» **Texto do documento**
"""

OA – Minha resposta se esconde na sua pergunta. A questão é, antes de tudo, econômica. No mundo contemporâneo, o livro representa, na maioria das vezes, uma mercadoria que precisa ser vendida. É claro que a violência e o esoterismo, ambos de gosto duvidoso, lucram muito mais do que esses abstratos e angustiantes "valores humanos", sejam eles clássicos ou cristãos.

RRR – A produção literária atual não só não é humanista, como é absolutamente alienada e, em grande parte, descartável. Você concorda?

OA – Em gênero, número e grau. Em que consiste a ideologia consumista aplicável, inclusive, à literatura? Em usufruir e jogar fora… É sorte nossa que as vendas de uma obra literária em si não garantam a imortalidade dela! Paul de Kock e Vsêvolod Krestóvski tiveram enorme sucesso comercial no século XIX (na França e na Rússia respectivamente), e quem se lembra deles agora? Tão só os especialistas e olhe lá. Suponho que o porvir da literatura vampiresca, que está em voga de uns anos para cá, seja o mesmo.

"""

» **Objetivo do exercício**
Transcreva na íntegra o trecho da entrevista acima, sem nenhuma alteração. Baseie-se apenas no trecho da entrevista acima.

» **Dados armazenados**

"""

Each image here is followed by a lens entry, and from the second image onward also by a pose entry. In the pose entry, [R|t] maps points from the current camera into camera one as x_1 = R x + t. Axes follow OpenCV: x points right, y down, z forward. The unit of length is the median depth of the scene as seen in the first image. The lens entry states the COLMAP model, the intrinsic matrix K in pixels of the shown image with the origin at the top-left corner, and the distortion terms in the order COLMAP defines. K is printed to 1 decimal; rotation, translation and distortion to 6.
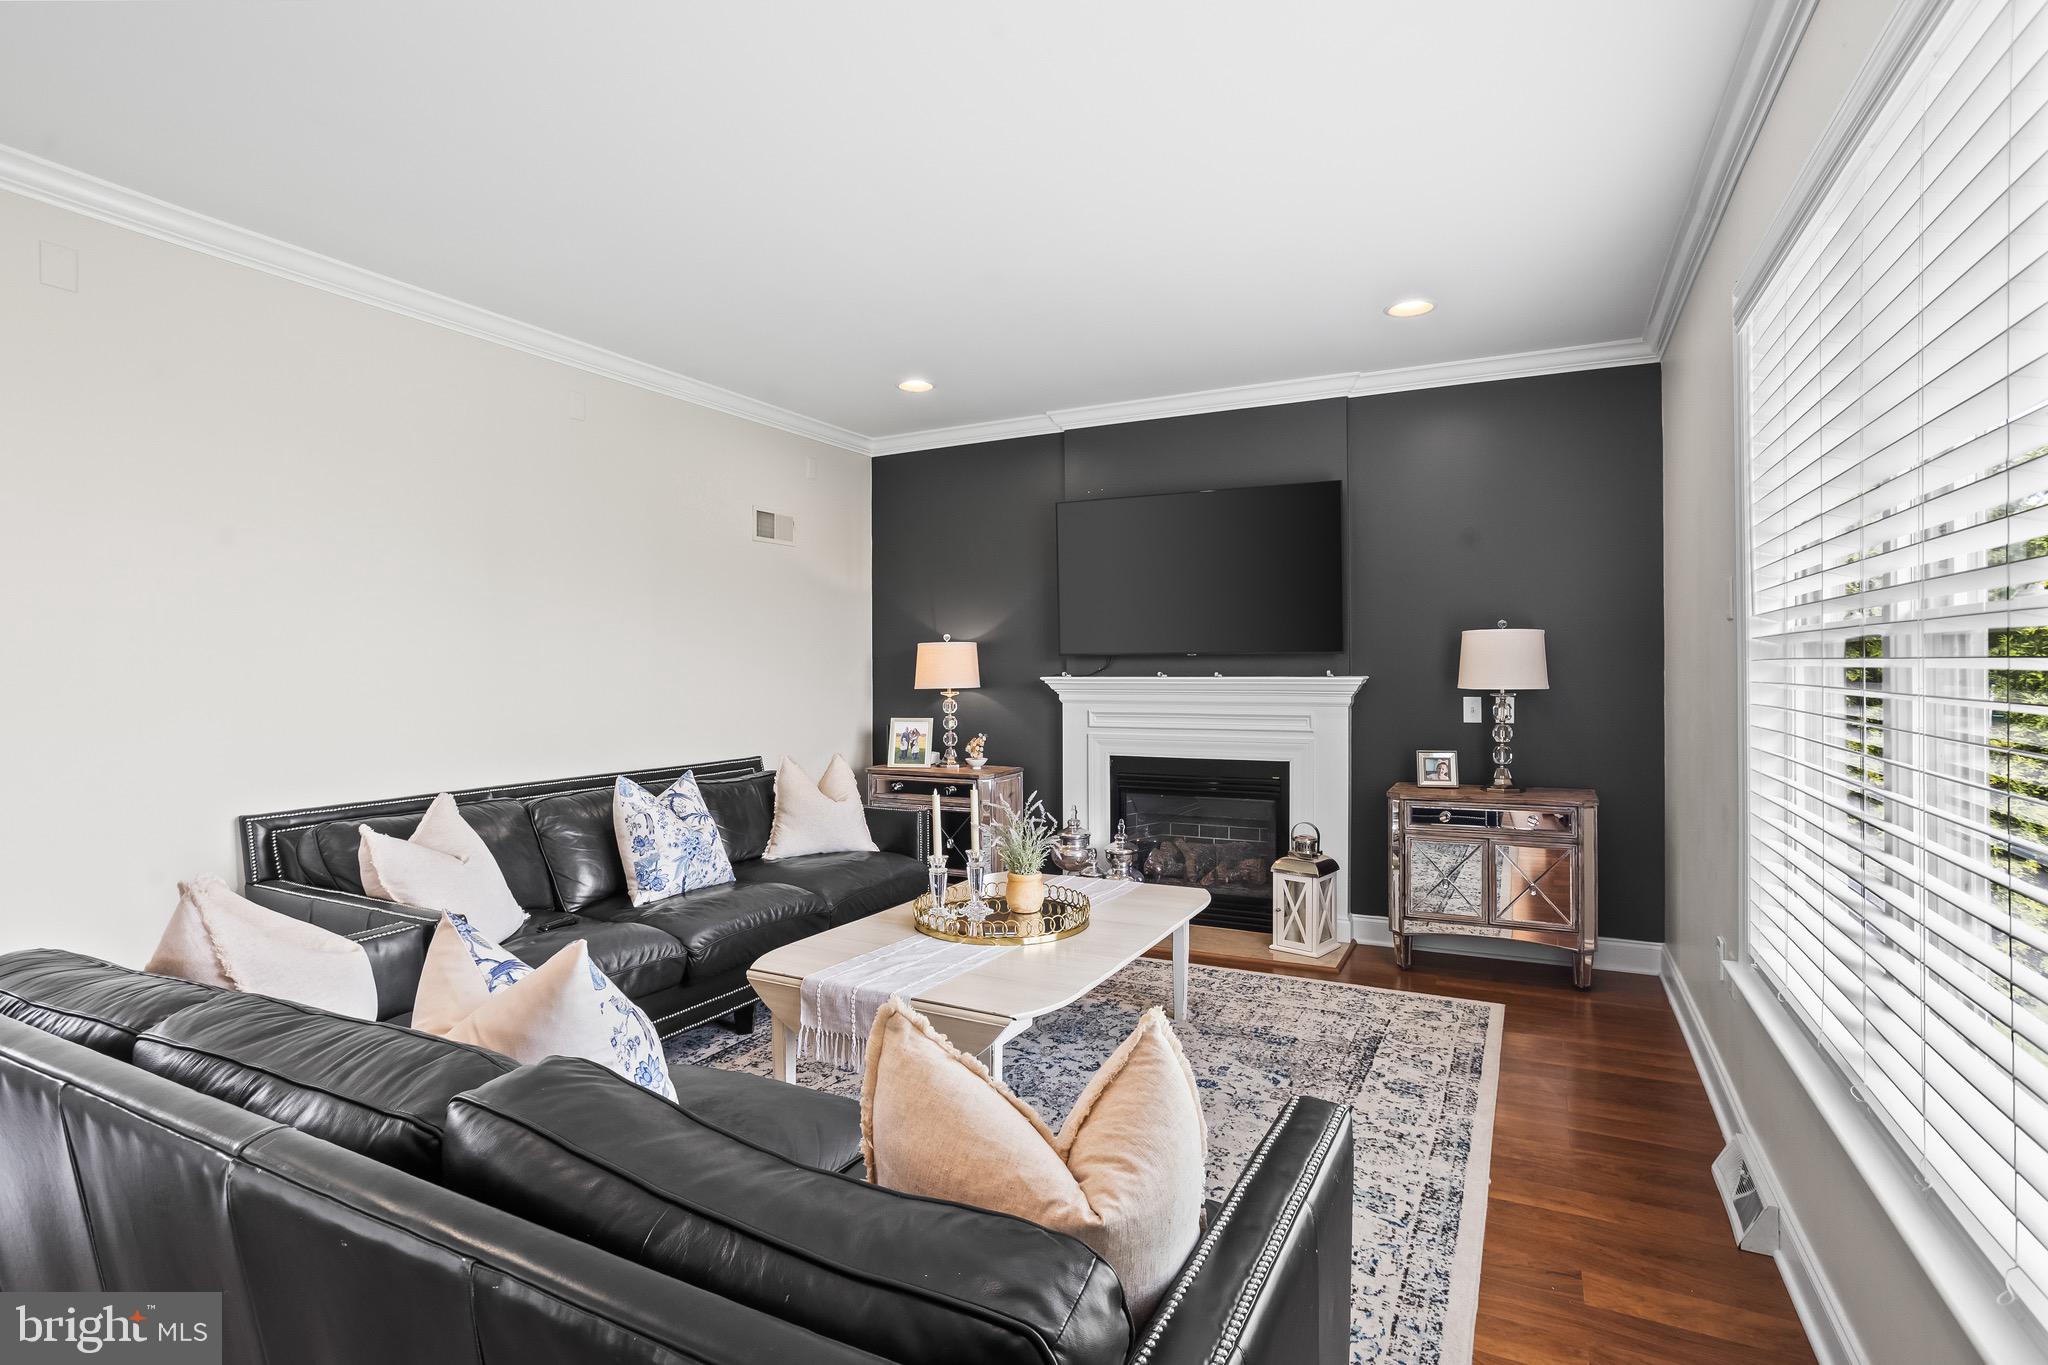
lens RADIAL K [[990.1, 0, 1028.6], [0, 990.1, 674.4], [0, 0, 1]] dist [-0.032079, 0.017137]
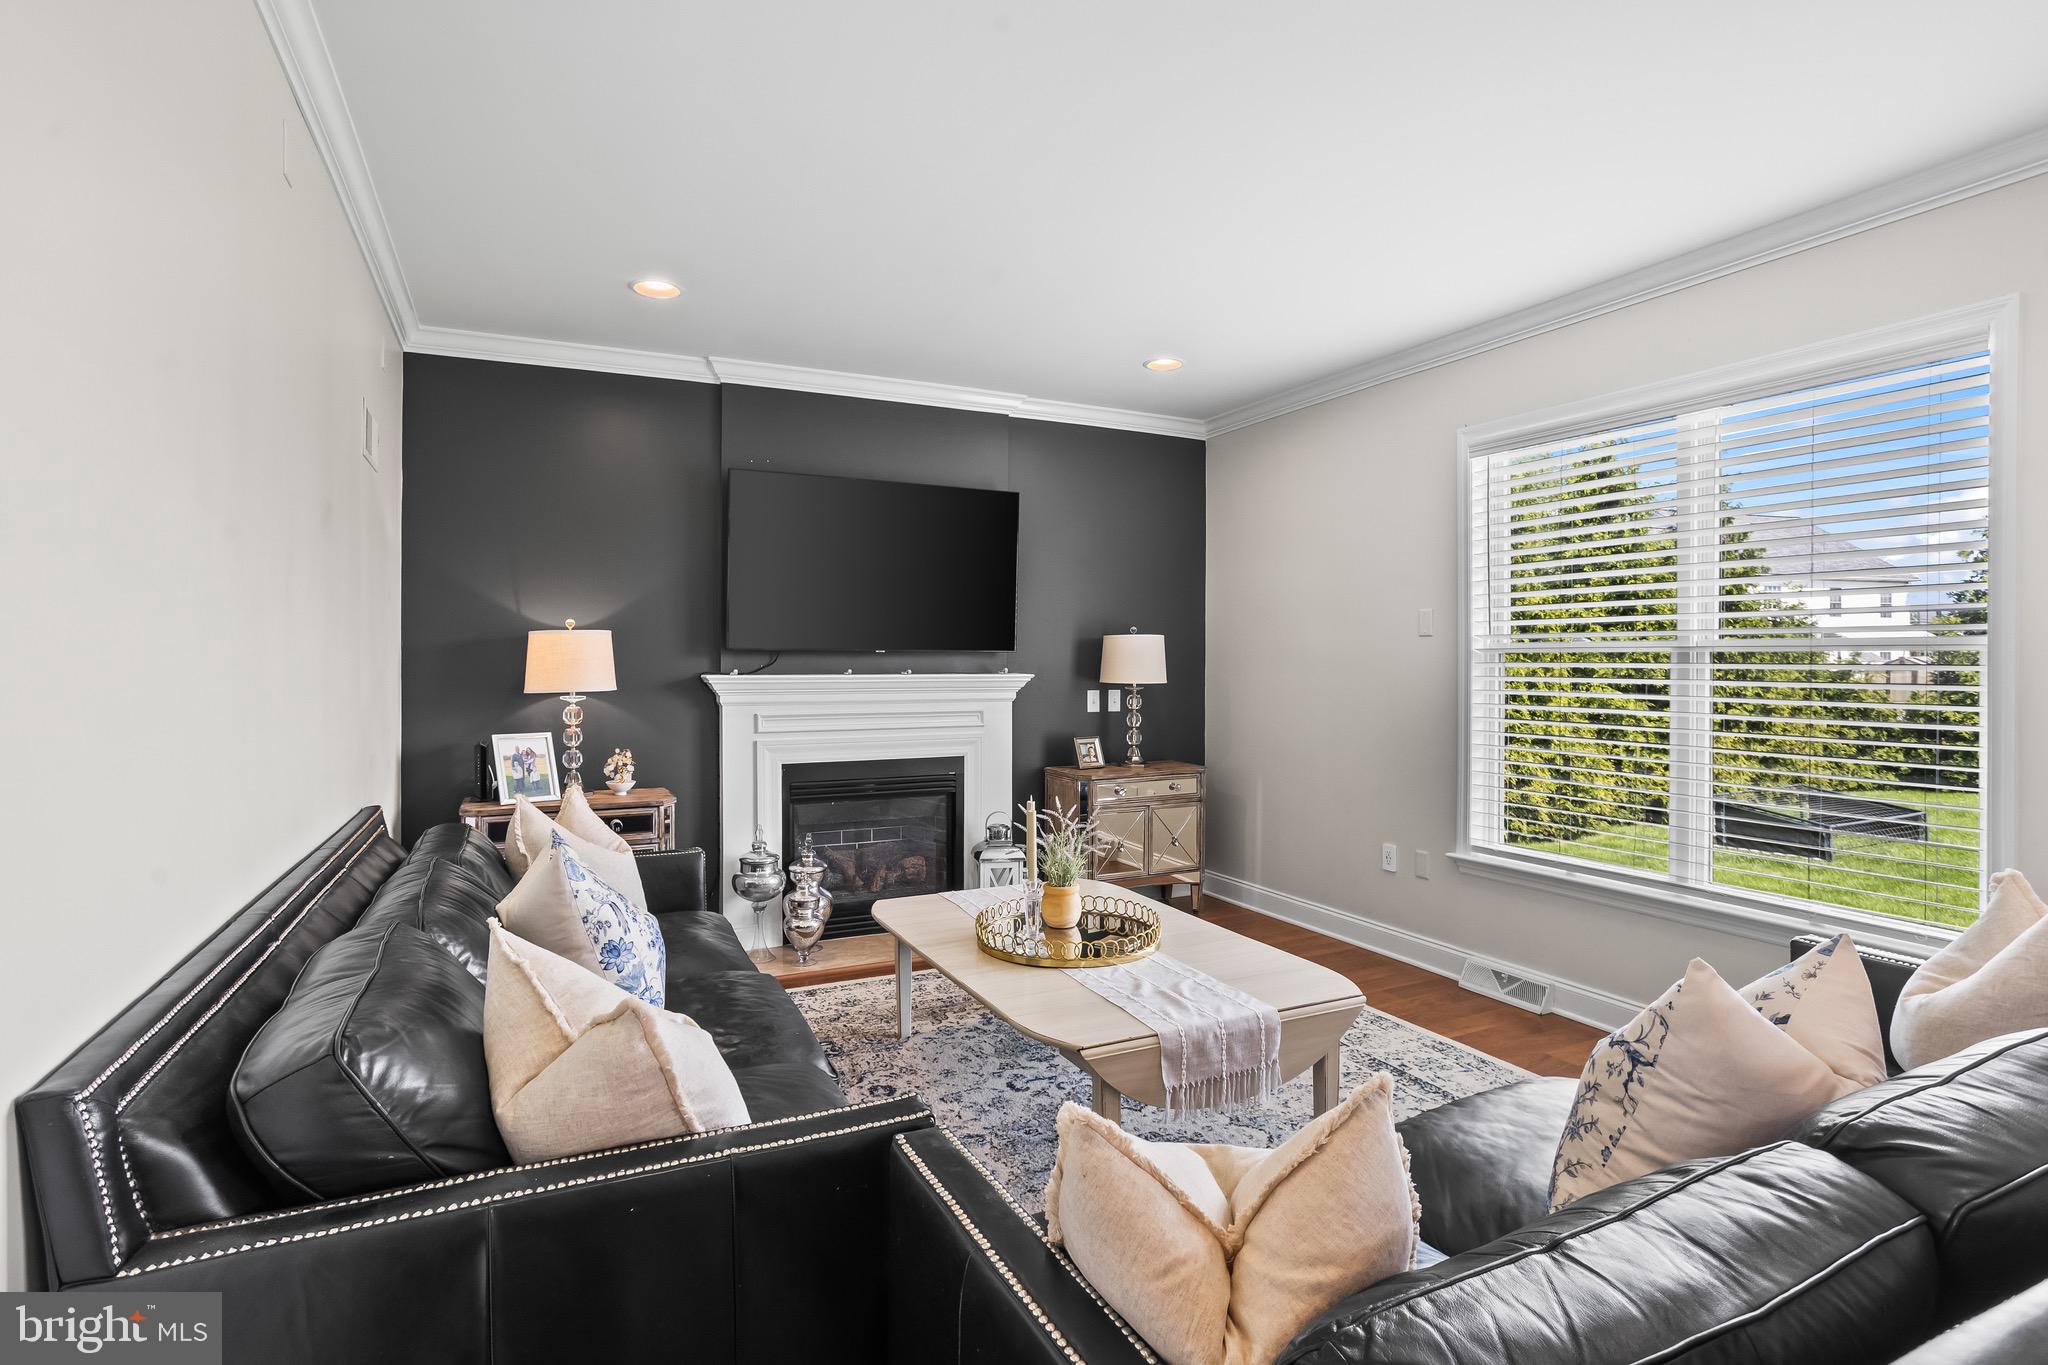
lens RADIAL K [[990.1, 0, 1030.7], [0, 990.1, 670.3], [0, 0, 1]] dist [-0.032079, 0.017137]
pose [[0.602540, 0.000624, 0.798088, -0.539126], [0.000984, 0.999998, -0.001525, -0.000196], [-0.798088, 0.001704, 0.602538, 0.323726]]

"""

» **Resultado da tarefa**
OA – Minha resposta se esconde na sua pergunta. A questão é, antes de tudo, econômica. No mundo contemporâneo, o livro representa, na maioria das vezes, uma mercadoria que precisa ser vendida. É claro que a violência e o esoterismo, ambos de gosto duvidoso, lucram muito mais do que esses abstratos e angustiantes "valores humanos", sejam eles clássicos ou cristãos.

RRR – A produção literária atual não só não é humanista, como é absolutamente alienada e, em grande parte, descartável. Você concorda?

OA – Em gênero, número e grau. Em que consiste a ideologia consumista aplicável, inclusive, à literatura? Em usufruir e jogar fora… É sorte nossa que as vendas de uma obra literária em si não garantam a imortalidade dela! Paul de Kock e Vsêvolod Krestóvski tiveram enorme sucesso comercial no século XIX (na França e na Rússia respectivamente), e quem se lembra deles agora? Tão só os especialistas e olhe lá. Suponho que o porvir da literatura vampiresca, que está em voga de uns anos para cá, seja o mesmo.